▸ Consegna: Ricopia senza alcuna modifica tutte le righe di testo del materiale qui sotto. Lascia fuori dalla risposta le immagini.

▸ Voci del dataset:
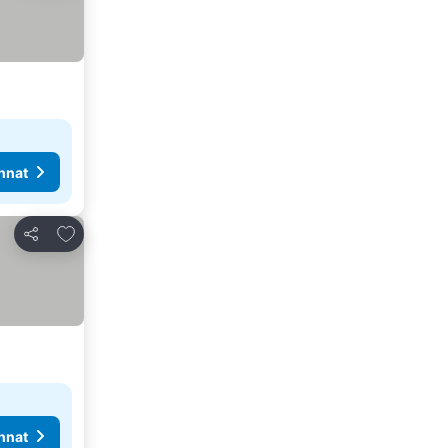
nnat
Lisää suosikkeihin
Jaa
nnat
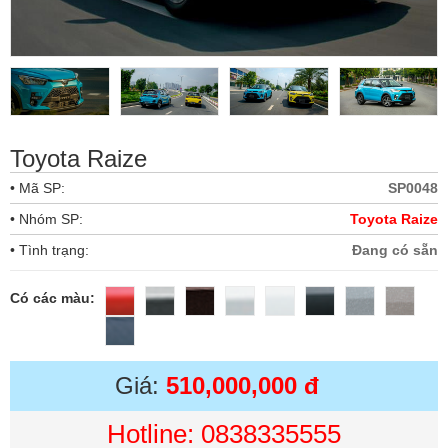
Toyota Raize
• Mã SP:
SP0048
• Nhóm SP:
Toyota Raize
• Tình trạng:
Đang có sẵn
Có các màu:
Giá:
510,000,000 đ
Hotline: 0838335555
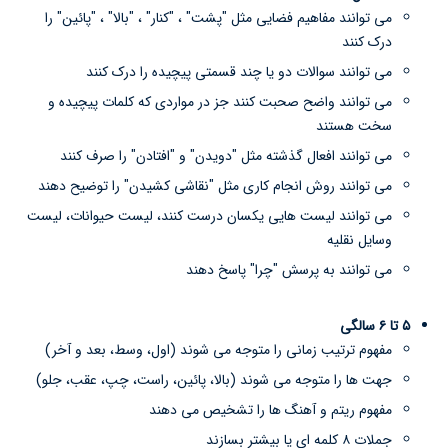
می توانند مفاهیم فضایی مثل "پشت" ، "کنار" ، "بالا" ، "پائین" را
درک کنند
می توانند سوالات دو یا چند قسمتی پیچیده را درک کنند
می توانند واضح صحبت کنند جز در مواردی که کلمات پیچیده و
سخت هستند
می توانند افعال گذشته مثل "دویدن" و "افتادن" را صرف کنند
می توانند روش انجام کاری مثل "نقاشی کشیدن" را توضیح دهند
می توانند لیست هایی یکسان درست کنند، لیست حیوانات، لیست
وسایل نقلیه
می توانند به پرسش "چرا" پاسخ دهند
۵ تا ۶ سالگی
مفهوم ترتیب زمانی را متوجه می شوند (اول، وسط، بعد و آخر)
جهت ها را متوجه می شوند (بالا، پائین، راست، چپ، عقب، جلو)
مفهوم ریتم و آهنگ ها را تشخیص می دهند
جملات ۸ کلمه ای یا بیشتر بسازند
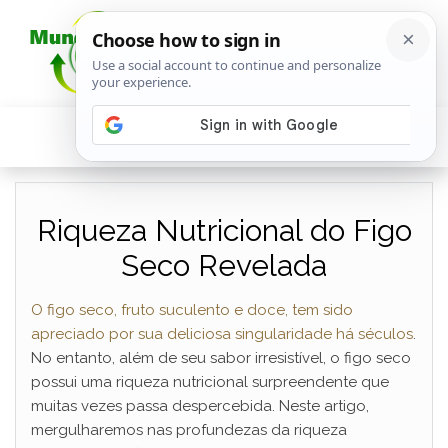
Riqueza Nutricional do Figo
Seco Revelada
O figo seco, fruto suculento e doce, tem sido
apreciado por sua deliciosa singularidade há séculos
.
No entanto, além de seu sabor irresistível, o figo seco
possui uma riqueza nutricional surpreendente que
muitas vezes passa despercebida. Neste artigo,
mergulharemos nas profundezas da riqueza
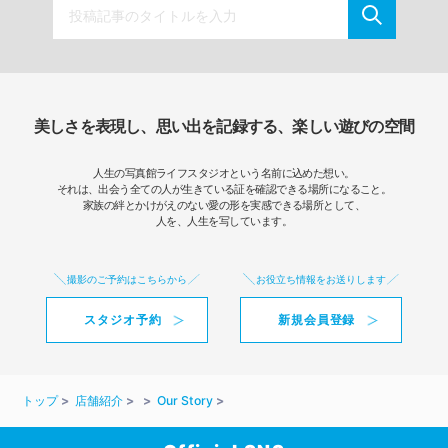
美しさを表現し、思い出を記録する、楽しい遊びの空間
人生の写真館ライフスタジオという名前に込めた想い。
それは、出会う全ての人が生きている証を確認できる場所になること。
家族の絆とかけがえのない愛の形を実感できる場所として、
人を、人生を写しています。
撮影のご予約はこちらから
お役立ち情報をお送りします
スタジオ予約
新規会員登録
トップ
店舗紹介
Our Story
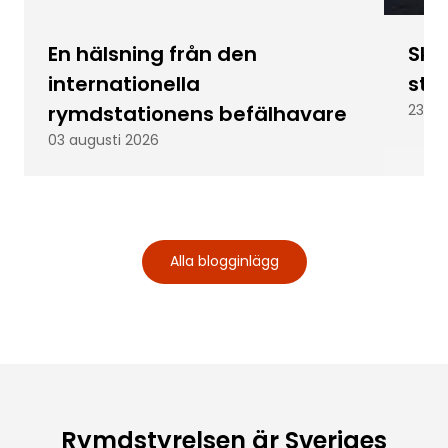
En hälsning från den
Skic
internationella
stu
rymdstationens befälhavare
23 ju
03 augusti 2026
Alla blogginlägg
Rymdstyrelsen är Sveriges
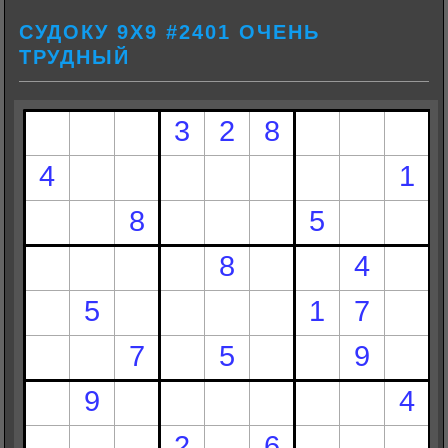
СУДОКУ 9Х9 #2401 ОЧЕНЬ
ТРУДНЫЙ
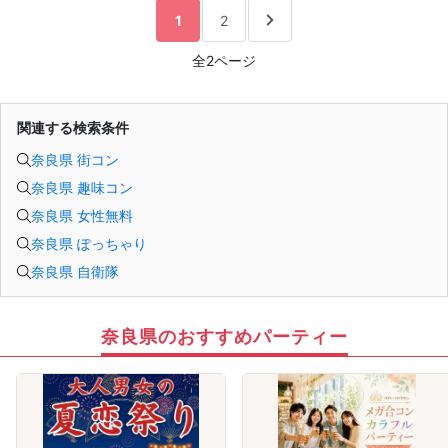
1
2
全2ページ
関連する検索条件
奈良県 街コン
奈良県 趣味コン
奈良県 女性無料
奈良県 ぽっちゃり
奈良県 自衛隊
奈良県のおすすめパーティー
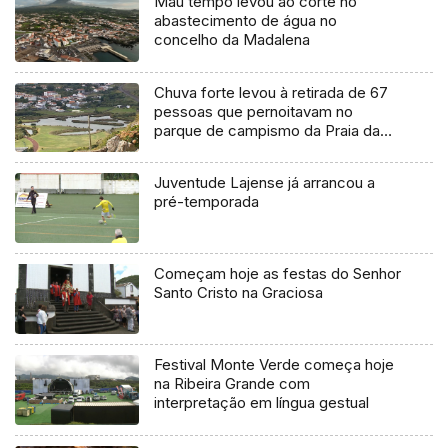
Mau tempo levou ao corte no
abastecimento de água no
concelho da Madalena
Chuva forte levou à retirada de 67
pessoas que pernoitavam no
parque de campismo da Praia da
Vitória
Juventude Lajense já arrancou a
pré-temporada
Começam hoje as festas do Senhor
Santo Cristo na Graciosa
Festival Monte Verde começa hoje
na Ribeira Grande com
interpretação em língua gestual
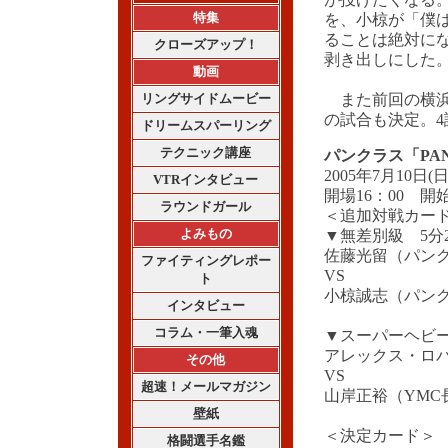
が投げたくなる
特集
を、小椋が「僕
ることは絶対に
クローズアップ！
剥き出しにした
動画
リングサイドムービー
また前回の横浜
の試合も決定。4
ドリームスパーリング
テクニック講座
パンクラス「PANCR
2005年7月10日
VTRインタビュー
開場16：00 開始
ラウンドガール
＜追加対戦カー
よみもの
▼無差別級 5分
佐藤光留（パンク
ファイティングレポー
VS
ト
小椋誠志（パン
インタビュー
コラム・一筆入魂
▼スーパーヘビー
アレックス・ロバー
その他
VS
超速！メールマガジン
山岸正裕（YMC
壁紙
＜決定カード＞
格闘選手名鑑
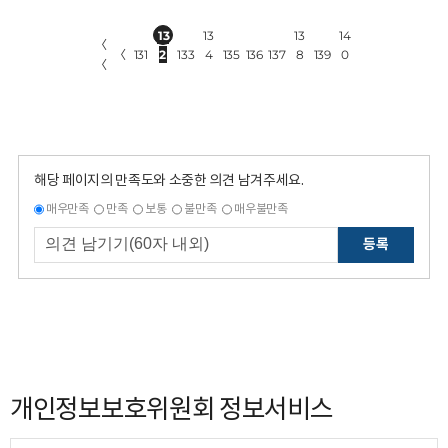
13
13
13
14
〈
〈
131
2
133
4
135
136
137
8
139
0
〈
해당 페이지의 만족도와 소중한 의견 남겨주세요.
매우만족
만족
보통
불만족
매우불만족
등록
개인정보보호위원회 정보서비스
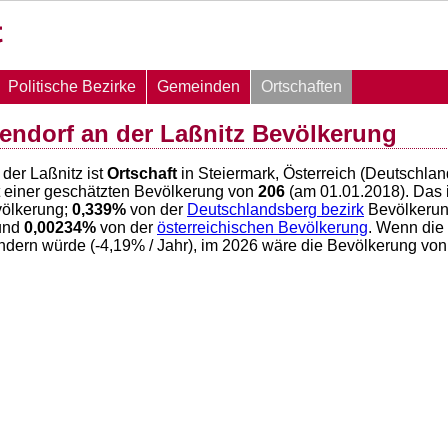
Politische Bezirke
Gemeinden
Ortschaften
tendorf an der Laßnitz Bevölkerung
 der Laßnitz ist
Ortschaft
in Steiermark, Österreich (Deutschlan
 einer geschätzten Bevölkerung von
206
(am 01.01.2018). Das 
ölkerung;
0,339
%
von der
Deutschlandsberg bezirk
Bevölkeru
und
0,00234
%
von der
österreichischen Bevölkerung
. Wenn die
ndern würde (
-4,19
% / Jahr), im 2026 wäre die Bevölkerung von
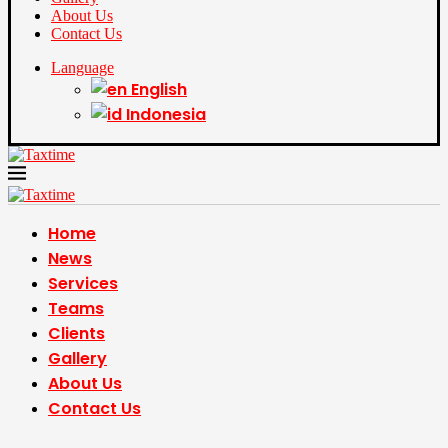
About Us
Contact Us
Language
English
Indonesia
Home
News
Services
Teams
Clients
Gallery
About Us
Contact Us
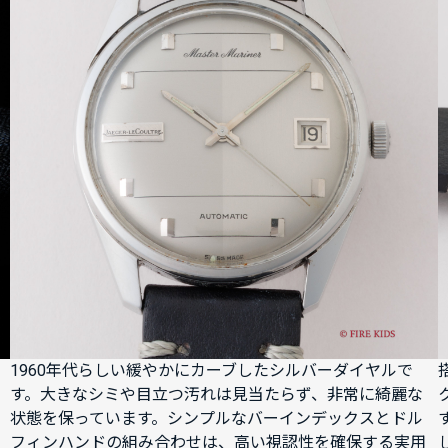
1960年代らしい緩やかにカーブしたシルバーダイヤルで
す。大きなシミや目立つ汚れは見当たらず、非常に綺麗な
状態を保っています。シンプルなバーインデックスとドル
フィンハンドの組み合わせは、高い視認性を確保する実用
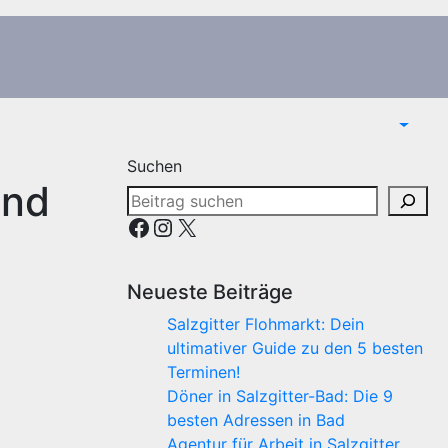
Suchen
und
Facebook
Instagram
X
Neueste Beiträge
Salzgitter Flohmarkt: Dein
ultimativer Guide zu den 5 besten
Terminen!
Döner in Salzgitter-Bad: Die 9
besten Adressen in Bad
Agentur für Arbeit in Salzgitter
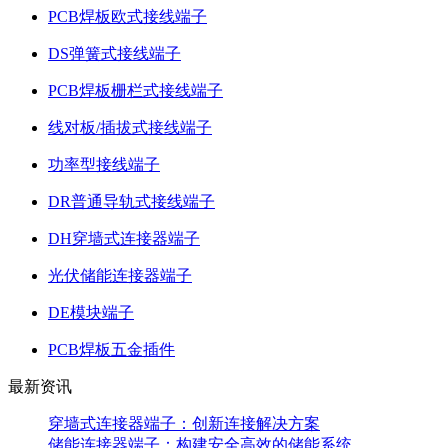
PCB焊板欧式接线端子
DS弹簧式接线端子
PCB焊板栅栏式接线端子
线对板/插拔式接线端子
功率型接线端子
DR普通导轨式接线端子
DH穿墙式连接器端子
光伏储能连接器端子
DE模块端子
PCB焊板五金插件
最新资讯
穿墙式连接器端子：创新连接解决方案
储能连接器端子：构建安全高效的储能系统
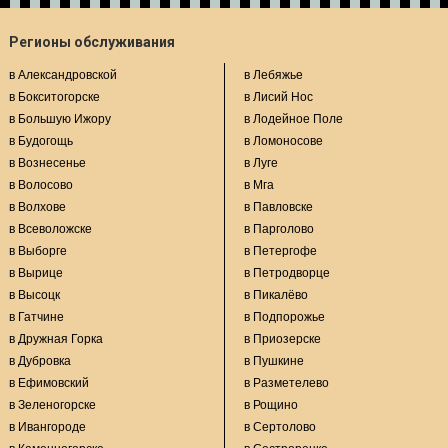
Регионы обслуживания
в Александровской
в Лебяжье
в Бокситогорске
в Лисий Нос
в Большую Ижору
в Лодейное Поле
в Будогощь
в Ломоносове
в Вознесенье
в Луге
в Волосово
в Мга
в Волхове
в Павловске
в Всеволожске
в Парголово
в Выборге
в Петергофе
в Вырице
в Петродворце
в Высоцк
в Пикалёво
в Гатчине
в Подпорожье
в Дружная Горка
в Приозерске
в Дубровка
в Пушкине
в Ефимовский
в Разметелево
в Зеленогорске
в Рощино
в Ивангороде
в Сертолово
в Каменногорске
в Сестрорецке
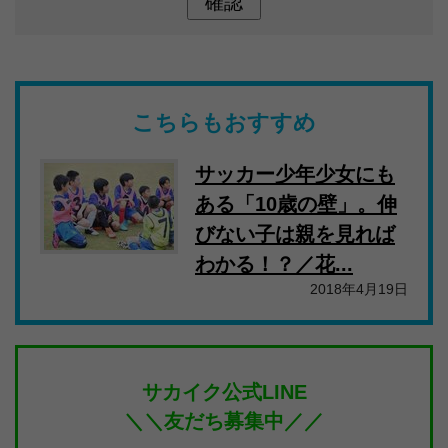
こちらもおすすめ
サッカー少年少女にも
ある「10歳の壁」。伸
びない子は親を見れば
わかる！？／花...
2018年4月19日
サカイク公式LINE
＼＼友だち募集中／／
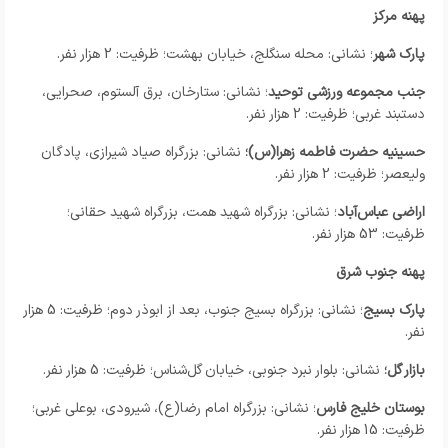
پهنه مرکز
پارک شهر
؛ نشانی: محله سنگلج، خیابان بهشت؛ ظرفیت: 2 هزار نفر.
جنب مجموعه ورزشی توحید
؛ نشانی: ستارخان، برق آلستوم، صحرایی،
دستبند غربی؛ ظرفیت: 2 هزار نفر.
حسینیه حضرت فاطمه زهرا(س)؛
نشانی: بزرگراه صیاد شیرازی، پادگان
ولیعصر؛ ظرفیت: 2 هزار نفر.
اراضی عباس‌آباد
؛ نشانی: بزرگراه شهید همت، بزرگراه شهید حقانی؛
ظرفیت: 53 هزار نفر.
پهنه جنوب شرق
پارک بسیج
؛ نشانی: بزرگراه بسیج جنوب، بعد از ابوذر دوم؛ ظرفیت: 5 هزار
نفر.
بازار گل؛
نشانی: بلوار نبرد جنوبی، خیابان گل‌شناس؛ ظرفیت: 5 هزار نفر.
بوستان خلیج فارس
؛ نشانی: بزرگراه امام رضا(ع)، شیرودی، بوعلی غربی؛
ظرفیت: 15 هزار نفر.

▸ Risposta scritta:
nnat
Lisää suosikkeihin
Jaa
nnat
Toyota Raize
• Mã SP:
SP0048
• Nhóm SP:
Toyota Raize
• Tình trạng:
Đang có sẵn
Có các màu:
Giá:
510,000,000 đ
Hotline: 0838335555
می توانند مفاهیم فضایی مثل "پشت" ، "کنار" ، "بالا" ، "پائین" را
درک کنند
می توانند سوالات دو یا چند قسمتی پیچیده را درک کنند
می توانند واضح صحبت کنند جز در مواردی که کلمات پیچیده و
سخت هستند
می توانند افعال گذشته مثل "دویدن" و "افتادن" را صرف کنند
می توانند روش انجام کاری مثل "نقاشی کشیدن" را توضیح دهند
می توانند لیست هایی یکسان درست کنند، لیست حیوانات، لیست
وسایل نقلیه
می توانند به پرسش "چرا" پاسخ دهند
۵ تا ۶ سالگی
مفهوم ترتیب زمانی را متوجه می شوند (اول، وسط، بعد و آخر)
جهت ها را متوجه می شوند (بالا، پائین، راست، چپ، عقب، جلو)
مفهوم ریتم و آهنگ ها را تشخیص می دهند
جملات ۸ کلمه ای یا بیشتر بسازند
Riqueza Nutricional do Figo
Seco Revelada
O figo seco, fruto suculento e doce, tem sido
apreciado por sua deliciosa singularidade há séculos
.
No entanto, além de seu sabor irresistível, o figo seco
possui uma riqueza nutricional surpreendente que
muitas vezes passa despercebida. Neste artigo,
mergulharemos nas profundezas da riqueza
美しさを表現し、思い出を記録する、楽しい遊びの空間
人生の写真館ライフスタジオという名前に込めた想い。
それは、出会う全ての人が生きている証を確認できる場所になること。
家族の絆とかけがえのない愛の形を実感できる場所として、
人を、人生を写しています。
撮影のご予約はこちらから
お役立ち情報をお送りします
スタジオ予約
新規会員登録
トップ
店舗紹介
Our Story
En hälsning från den
Skic
internationella
stu
rymdstationens befälhavare
23 ju
03 augusti 2026
Alla blogginlägg
Rymdstyrelsen är Sveriges
СУДОКУ 9Х9 #2401 ОЧЕНЬ
ТРУДНЫЙ
1
2
全2ページ
関連する検索条件
奈良県 街コン
奈良県 趣味コン
奈良県 女性無料
奈良県 ぽっちゃり
奈良県 自衛隊
奈良県のおすすめパーティー
Mau tempo levou ao corte no
abastecimento de água no
concelho da Madalena
Chuva forte levou à retirada de 67
pessoas que pernoitavam no
parque de campismo da Praia da
Vitória
Juventude Lajense já arrancou a
pré-temporada
Começam hoje as festas do Senhor
Santo Cristo na Graciosa
Festival Monte Verde começa hoje
na Ribeira Grande com
interpretação em língua gestual
が投げたくなる
特集
を、小椋が「僕
ることは絶対に
クローズアップ！
剥き出しにした
動画
リングサイドムービー
また前回の横浜
の試合も決定。4
ドリームスパーリング
テクニック講座
パンクラス「PANCR
2005年7月10日
VTRインタビュー
開場16：00 開始
ラウンドガール
＜追加対戦カー
よみもの
▼無差別級 5分
佐藤光留（パンク
ファイティングレポー
VS
ト
小椋誠志（パン
インタビュー
コラム・一筆入魂
▼スーパーヘビー
アレックス・ロバー
その他
VS
超速！メールマガジン
山岸正裕（YMC
壁紙
＜決定カード＞
格闘選手名鑑
13
13
13
14
〈
〈
131
2
133
4
135
136
137
8
139
0
〈
해당 페이지의 만족도와 소중한 의견 남겨주세요.
매우만족
만족
보통
불만족
매우불만족
등록
개인정보보호위원회 정보서비스
Politische Bezirke
Gemeinden
Ortschaften
tendorf an der Laßnitz Bevölkerung
 der Laßnitz ist
Ortschaft
in Steiermark, Österreich (Deutschlan
 einer geschätzten Bevölkerung von
206
(am 01.01.2018). Das 
ölkerung;
0,339
%
von der
Deutschlandsberg bezirk
Bevölkeru
und
0,00234
%
von der
österreichischen Bevölkerung
. Wenn die
ndern würde (
-4,19
% / Jahr), im 2026 wäre die Bevölkerung von
About Us
Contact Us
Language
English
Indonesia
Home
News
Services
Teams
Clients
Gallery
About Us
Contact Us
1960年代らしい緩やかにカーブしたシルバーダイヤルで
す。大きなシミや目立つ汚れは見当たらず、非常に綺麗な
状態を保っています。シンプルなバーインデックスとドル
フィンハンドの組み合わせは、高い視認性を確保する実用
Suchen
und
Facebook
Instagram
X
Neueste Beiträge
Salzgitter Flohmarkt: Dein
ultimativer Guide zu den 5 besten
Terminen!
Döner in Salzgitter-Bad: Die 9
besten Adressen in Bad
Agentur für Arbeit in Salzgitter
PCB焊板欧式接线端子
DS弹簧式接线端子
PCB焊板栅栏式接线端子
线对板/插拔式接线端子
功率型接线端子
DR普通导轨式接线端子
DH穿墙式连接器端子
光伏储能连接器端子
DE模块端子
PCB焊板五金插件
最新资讯
穿墙式连接器端子：创新连接解决方案
储能连接器端子：构建安全高效的储能系统
Регионы обслуживания
в Александровской
в Лебяжье
в Бокситогорске
в Лисий Нос
в Большую Ижору
в Лодейное Поле
в Будогощь
в Ломоносове
в Вознесенье
в Луге
в Волосово
в Мга
в Волхове
в Павловске
в Всеволожске
в Парголово
в Выборге
в Петергофе
в Вырице
в Петродворце
в Высоцк
в Пикалёво
в Гатчине
в Подпорожье
в Дружная Горка
в Приозерске
в Дубровка
в Пушкине
в Ефимовский
в Разметелево
в Зеленогорске
в Рощино
в Ивангороде
в Сертолово
в Каменногорске
в Сестрорецке
こちらもおすすめ
サッカー少年少女にも
ある「10歳の壁」。伸
びない子は親を見れば
わかる！？／花...
2018年4月19日
サカイク公式LINE
＼＼友だち募集中／／
پهنه مرکز
پارک شهر
؛ نشانی: محله سنگلج، خیابان بهشت؛ ظرفیت: 2 هزار نفر.
جنب مجموعه ورزشی توحید
؛ نشانی: ستارخان، برق آلستوم، صحرایی،
دستبند غربی؛ ظرفیت: 2 هزار نفر.
حسینیه حضرت فاطمه زهرا(س)؛
نشانی: بزرگراه صیاد شیرازی، پادگان
ولیعصر؛ ظرفیت: 2 هزار نفر.
اراضی عباس‌آباد
؛ نشانی: بزرگراه شهید همت، بزرگراه شهید حقانی؛
ظرفیت: 53 هزار نفر.
پهنه جنوب شرق
پارک بسیج
؛ نشانی: بزرگراه بسیج جنوب، بعد از ابوذر دوم؛ ظرفیت: 5 هزار
نفر.
بازار گل؛
نشانی: بلوار نبرد جنوبی، خیابان گل‌شناس؛ ظرفیت: 5 هزار نفر.
بوستان خلیج فارس
؛ نشانی: بزرگراه امام رضا(ع)، شیرودی، بوعلی غربی؛
ظرفیت: 15 هزار نفر.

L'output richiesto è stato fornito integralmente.